What would change the verdict. A price drop below S$1,800 would push four-sessions-a-week cost-per-session below S$1.30 and would close the ActiveSG-drop-in gap even at two sessions a week. A revised model with genuine variable stride, gallery overlay matched to the title, would broaden the buyer-fit window to taller users. A price jump above S$2,400 would push break-even past year seven on a commercial-membership swap and tip the recommendation against, since seven years is the limit of what the desk is willing to project on a home-tier frame.
If your numbers fit the worth-it window above, the listing is at the current Niceday product page, S$2,053.26 as of late May 2026, sold and shipped by a Singapore-resident seller. The desk will revisit this math if the price moves more than 10 percent in either direction, if Niceday clarifies the stride spec on the photo overlay, or if Boomerang Buys SG ships a hardware revision under the same model identifier.

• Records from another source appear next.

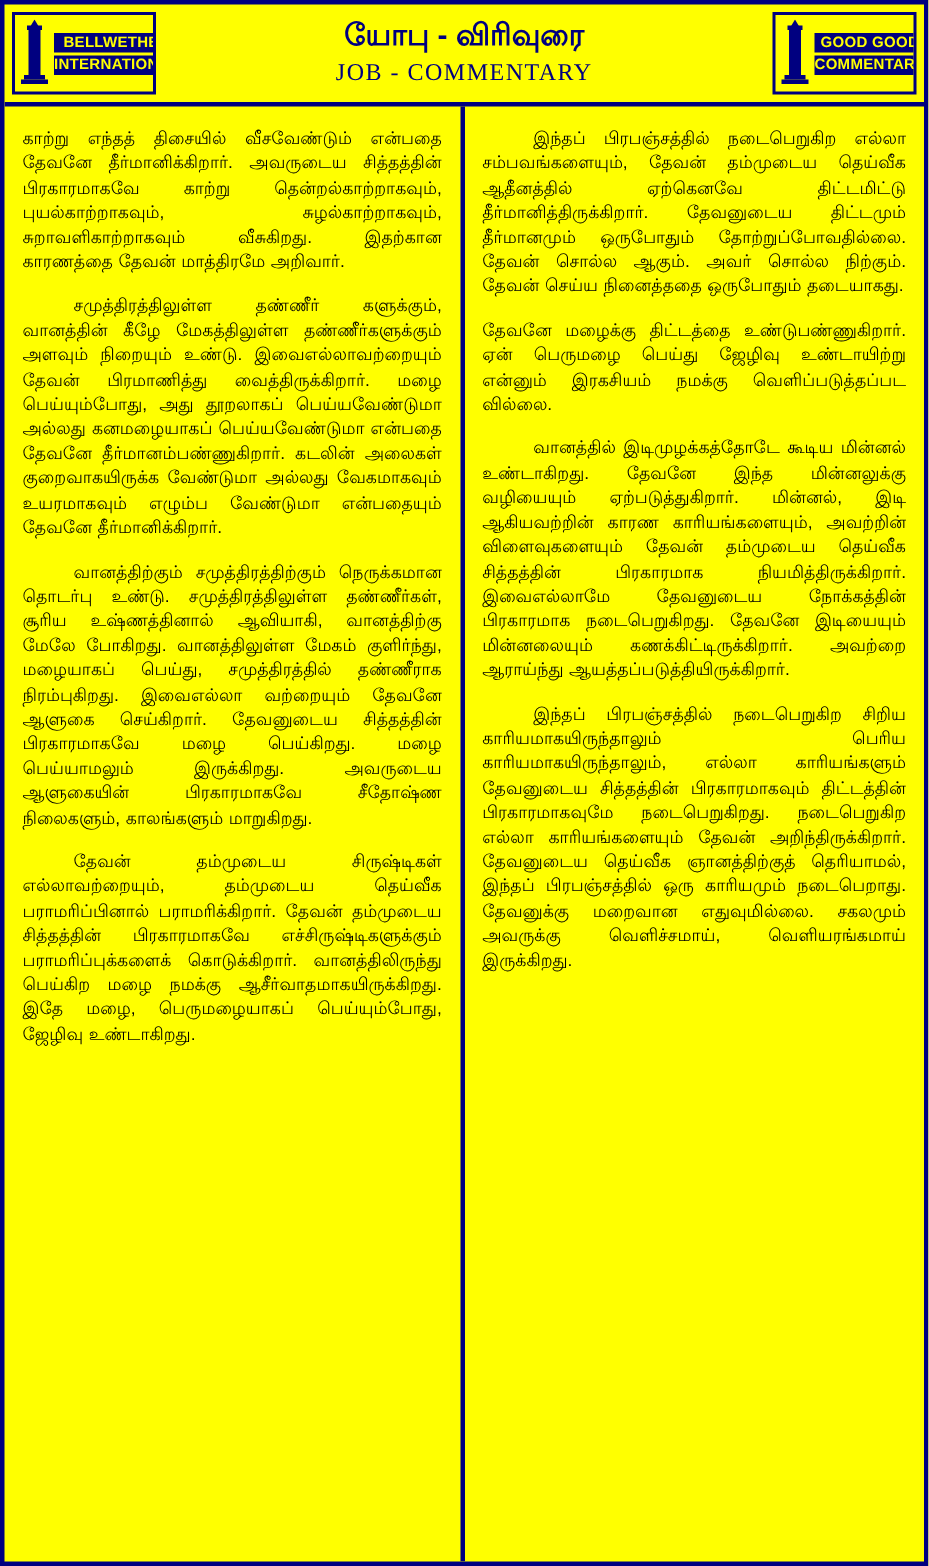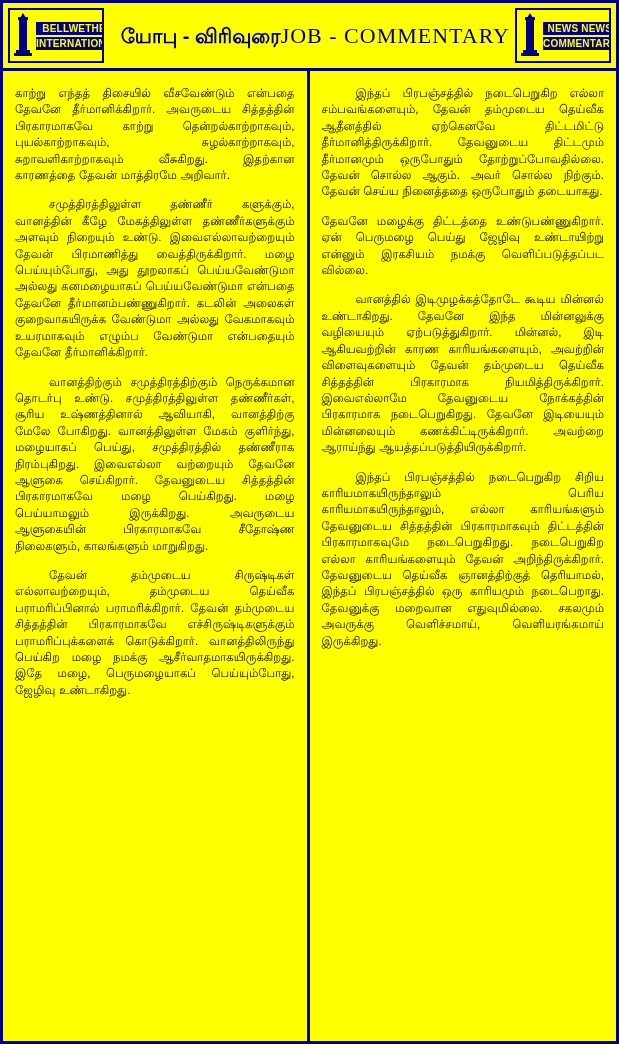--- a/index.html
+++ b/index.html
@@ -61,34 +61,34 @@
     letter-spacing: 0.2px;
     text-align: center;
     line-height: 13px;
     margin: 1px 0;
     white-space: nowrap;
     overflow: hidden;
   }
   .title-block {
     flex: 1;
     display: flex;
-    flex-direction: row;
+    flex-direction: column;
     align-items: center;
-    justify-content: flex-end;
+    justify-content: center;
   }
   .title-ta {
     font-family: "Liberation Sans", sans-serif;
     font-size: 20px;
     font-weight: bold;
     color: #000080;
     line-height: 26px;
   }
   .title-en {
     font-family: "Liberation Serif", serif;
-    font-size: 22px;
+    font-size: 16px;
     color: #000080;
     letter-spacing: 1px;
     line-height: 24px;
   }
   
   .columns {
     display: flex;
     height: calc(100% - 68px);
     box-sizing: border-box;
   }
@@ -143,21 +143,21 @@
 
     <div class="logo-box">
       <svg class="logo-emblem" viewBox="0 0 22 46">
         <rect x="6" y="4" width="10" height="3" fill="#000080"></rect>
         <rect x="7" y="7" width="8" height="30" fill="#000080"></rect>
         <path d="M11 0 L14 5 L8 5 Z" fill="#000080"></path>
         <rect x="4" y="37" width="14" height="3" fill="#000080"></rect>
         <rect x="2" y="40" width="18" height="3" fill="#000080"></rect>
       </svg>
       <div class="logo-text">
-        <div class="logo-line">NEWS NEWS</div>
+        <div class="logo-line">GOOD GOOD</div>
         <div class="logo-line">COMMENTARY</div>
       </div>
     </div>
 
   </div>
 
   <div class="columns">
 
     <div class="col left">
       <p class="para first">காற்று எந்தத் திசையில் வீசவேண்டும் என்பதை தேவனே தீர்மானிக்கிறார். அவருடைய சித்தத்தின் பிரகாரமாகவே காற்று தென்றல்காற்றாகவும், புயல்காற்றாகவும், சுழல்காற்றாகவும், சுறாவளிகாற்றாகவும் வீசுகிறது. இதற்கான காரணத்தை தேவன் மாத்திரமே அறிவார்.</p>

For anyone still upstream of the question, the desk's longer elliptical buying guide for Singapore HDB owners covers the framework. And if you want the entry-Niceday read first, the CT11 review covers that lower-spec model at S$1,697.08, where the math is different and the frame rating is one tier softer. This page is about whether the higher-spec, S$2,053 Niceday actually replaces your gym membership. For the right buyer, the answer is yes for about six of the seven years the desk is willing to project.